XIIIe s. Et vous di que en ces isles naist le poivre blanc comme noifs [neige] à moult grant planté [quantité], Marc Pol, p. 550. Peivere [il] soudout [broyait] en un morter [peivere n'est que de deux syllabes], Lai del desiré. Ce ne vaudroit ung grain de poivre, la Rose, 5790. Mès je di : cil fet à blasmer Qui riens nule plus vous demande Fors bons vins et bone viande, Et que li peivres soit bien fors, Rutebeuf, 95. Par saint Jake ! il me rendra bon poivre [il me le payera], Chron. de Rains, p. 172.

XVIe s. Fille de trente ans noire comme poivre et d'apetit ouvert, Sat. Mén. p. 92. Le poivre est noir, et chascun en veut avoir, Leroux de Lincy, Prov. t. II, p. 213.

ÉTYMOLOGIE

Wallon, peûv ; prov. pebre ; ital. pepe ; du lat. piper ; grec, πέπερι ; sanscr. pippalî, qui est le nom du poivre long ; Lassen (ind. Alt. I, 278), suppose que c'est le nom original et qu'il est devenu πέπερι, en passant par l'ancien persan, qui n'avait pas la lettre l.

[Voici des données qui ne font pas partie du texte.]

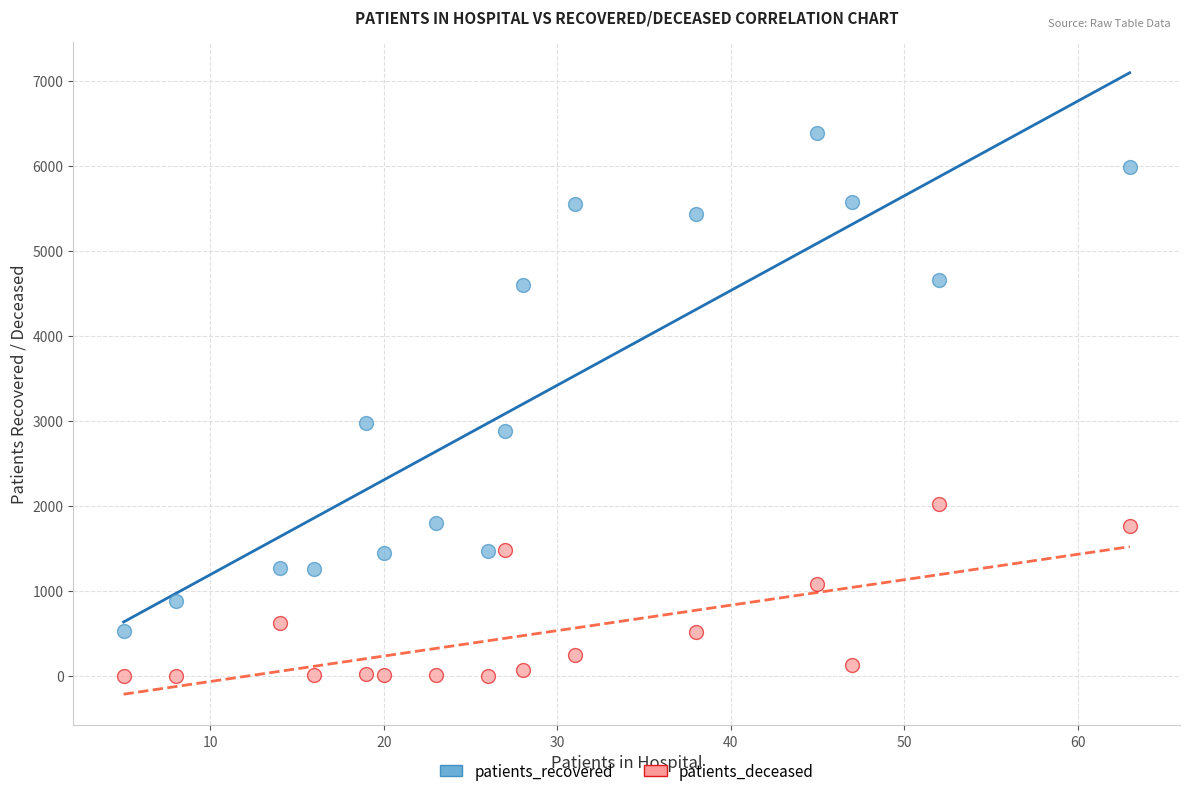

Across all data points, what is the range of Y values (max minus min)?

6380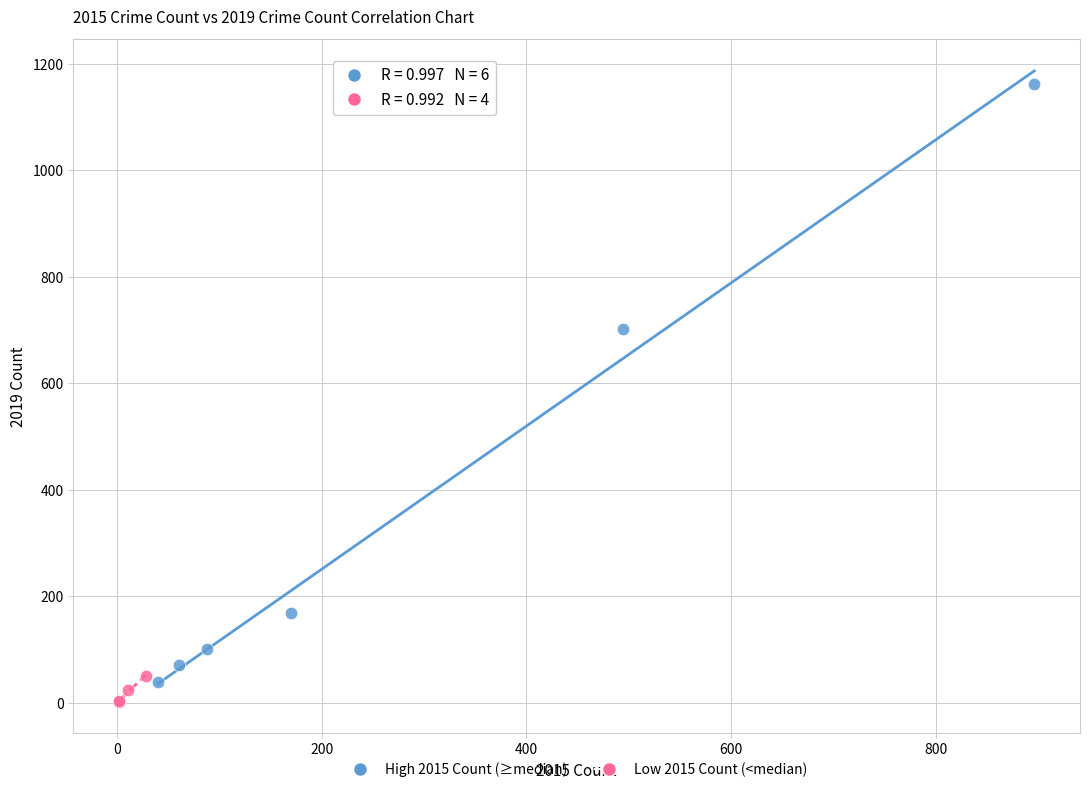

Which series has the widest spread of Y values?

High 2015 Count (≥median)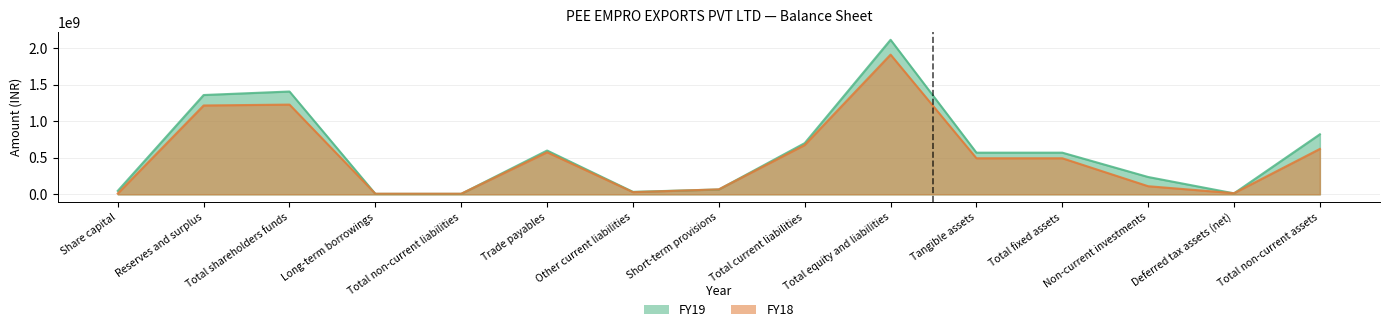

At Deferred tax assets (net), list the series in order from smallest to largest.

FY19, FY18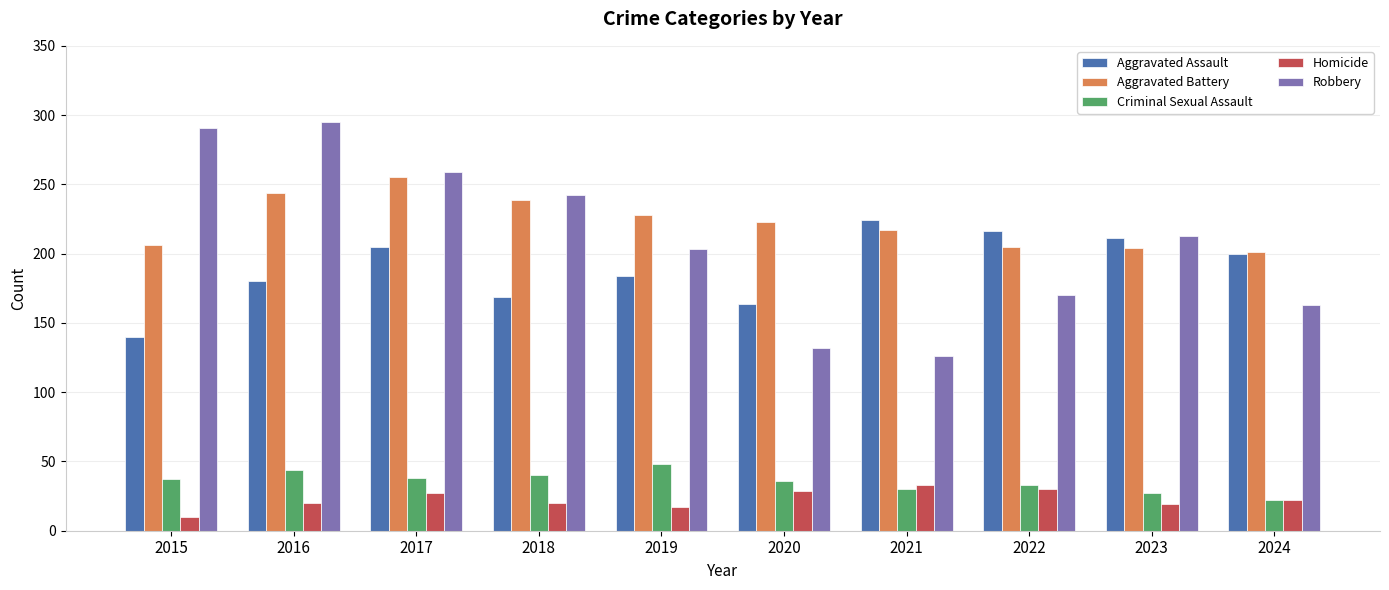

Which series changed the most between 2017 and 2019?

Robbery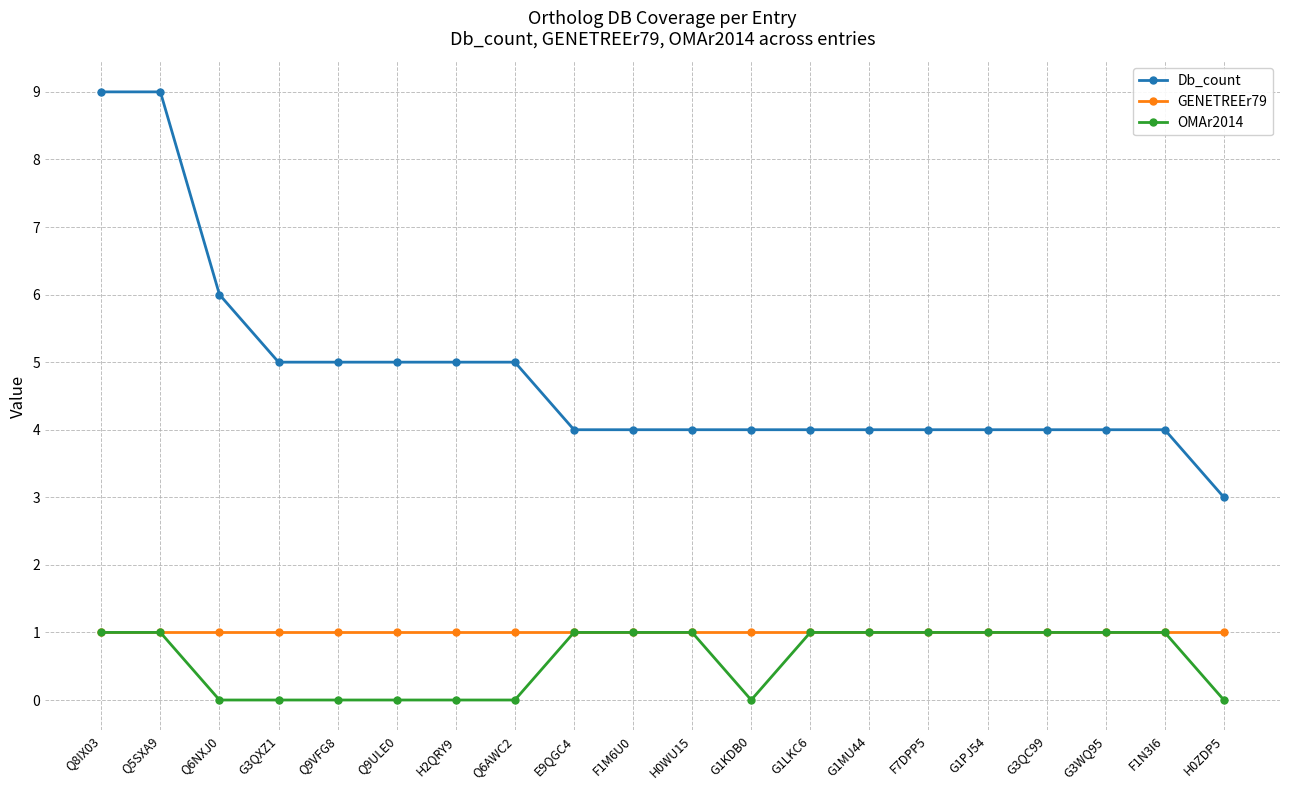

Reading right to left, what are all the values shown in this chart?

Db_count: 3	4	4	4	4	4	4	4	4	4	4	4	5	5	5	5	5	6	9	9
GENETREEr79: 1	1	1	1	1	1	1	1	1	1	1	1	1	1	1	1	1	1	1	1
OMAr2014: 0	1	1	1	1	1	1	1	0	1	1	1	0	0	0	0	0	0	1	1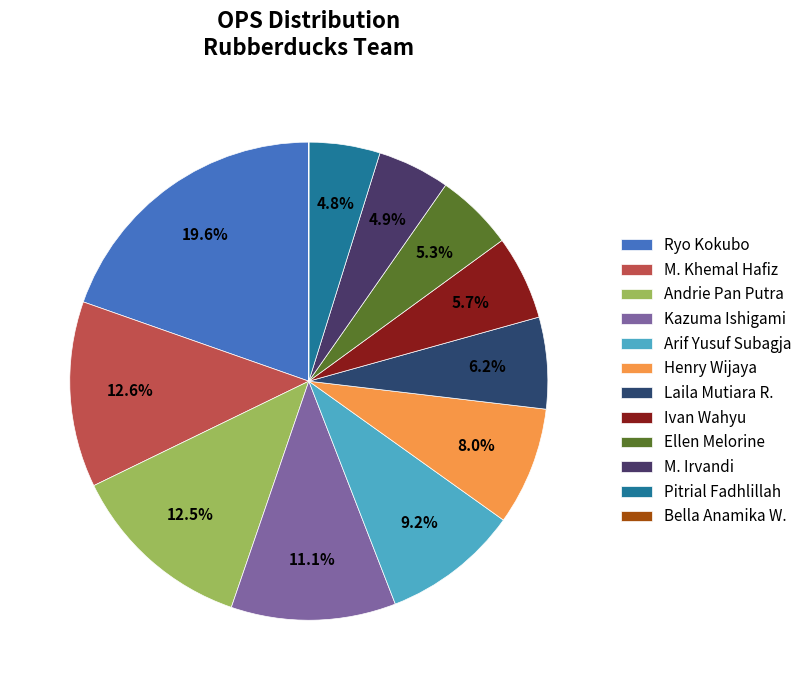

Rank the categories by value from lowest to highest.

Bella Anamika W., Pitrial Fadhlillah, M. Irvandi, Ellen Melorine, Ivan Wahyu, Laila Mutiara R., Henry Wijaya, Arif Yusuf Subagja, Kazuma Ishigami, Andrie Pan Putra, M. Khemal Hafiz, Ryo Kokubo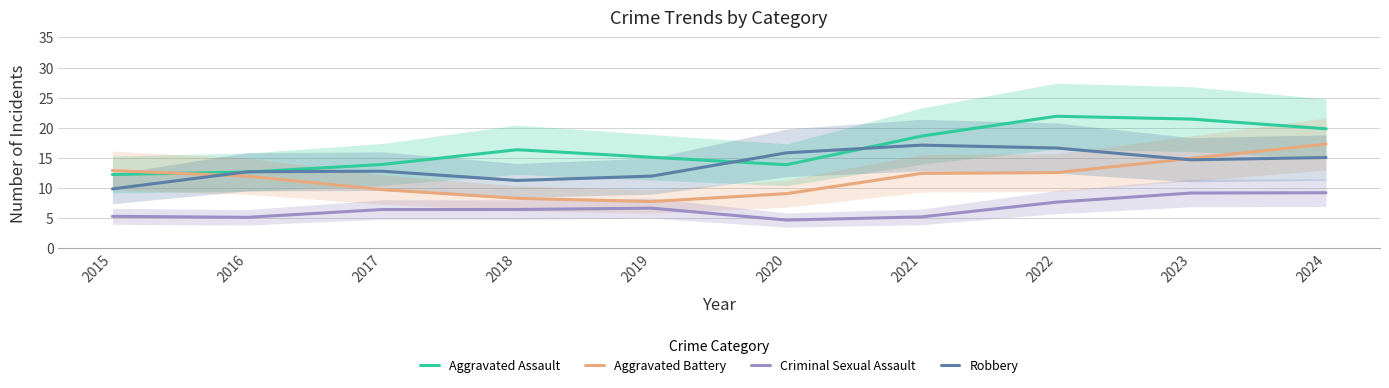

True or false: Criminal Sexual Assault and Robbery cross at least once.

False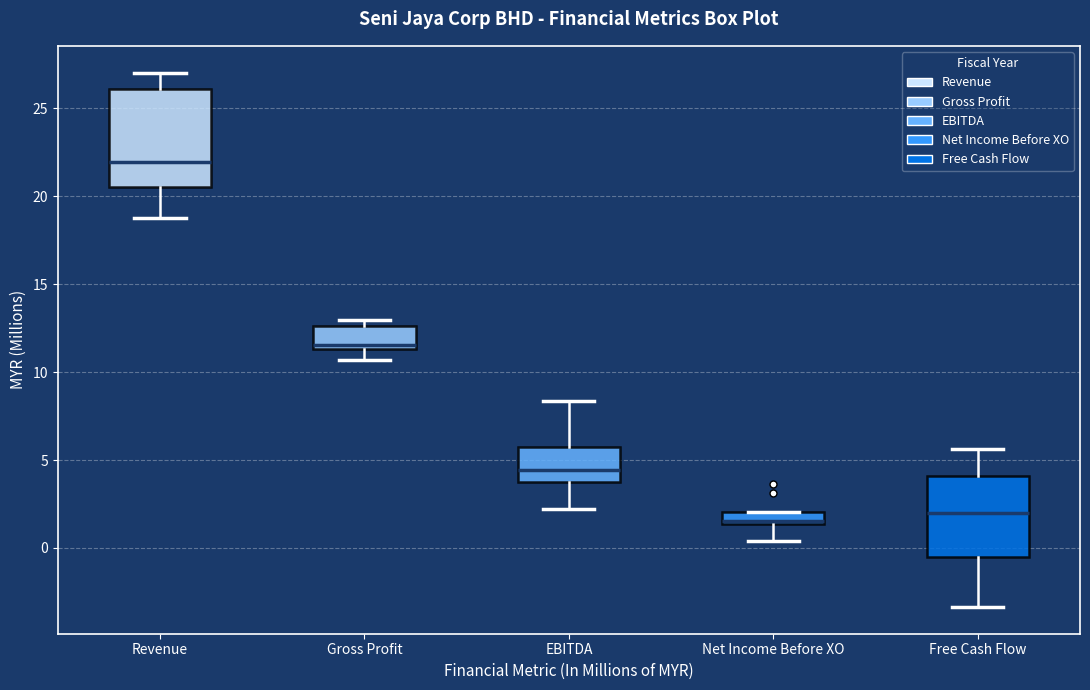

Comparing the boxes themselves (not the whiskers), which one is the tallest?

Revenue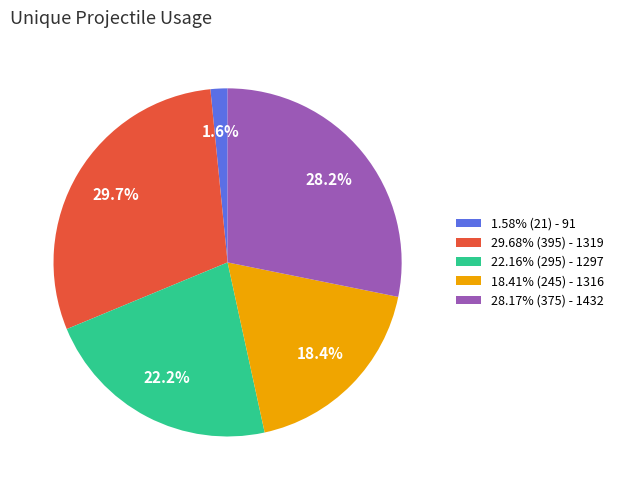

Is there any slice that represents more than half of the pie?

No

SUPPLÉMENT AU DICTIONNAIRE

POIVRE. Ajoutez :
9Condamner au poivre, se dit de livres dignes d'être envoyés chez l'épicier. Que de livres de théologie, de chicane et de politique, elle [la Constitution] a condamnés au poivre ! L. du P. Duchêne, 162e lettre, p. 5.
10 Terme d'anthropologie. Chevelure en grains de poivre, chevelure qu'on rencontre chez les Papous de la Mélanésie et chez quelques tribus africaines, et dans laquelle les cheveux forment sur la tête des espèces de petits îlots, séparés par des espaces parfaitement glabres, De Quatrefages, l'Espèce humaine, 2e éd. 1877, p. 269.

REMARQUE

Poivre et sel, qui signifie, comme il est dit dans le Dictionnaire, barbe grisonnante, s'applique aussi à des étoffes grisâtres. M. Brown était un gros homme qui portait un habit et un gilet noirs, des culottes poivre et sel, et pour cravate un grand col de satin, Rev. Britan. juin 1875, p. 451. Au reste cette locution paraît être d'origine anglaise ; du moins Walter Scott, Guy Mannering, ch. XXXVI, parle d'un vêtement of peper-and-salt coloured mixture.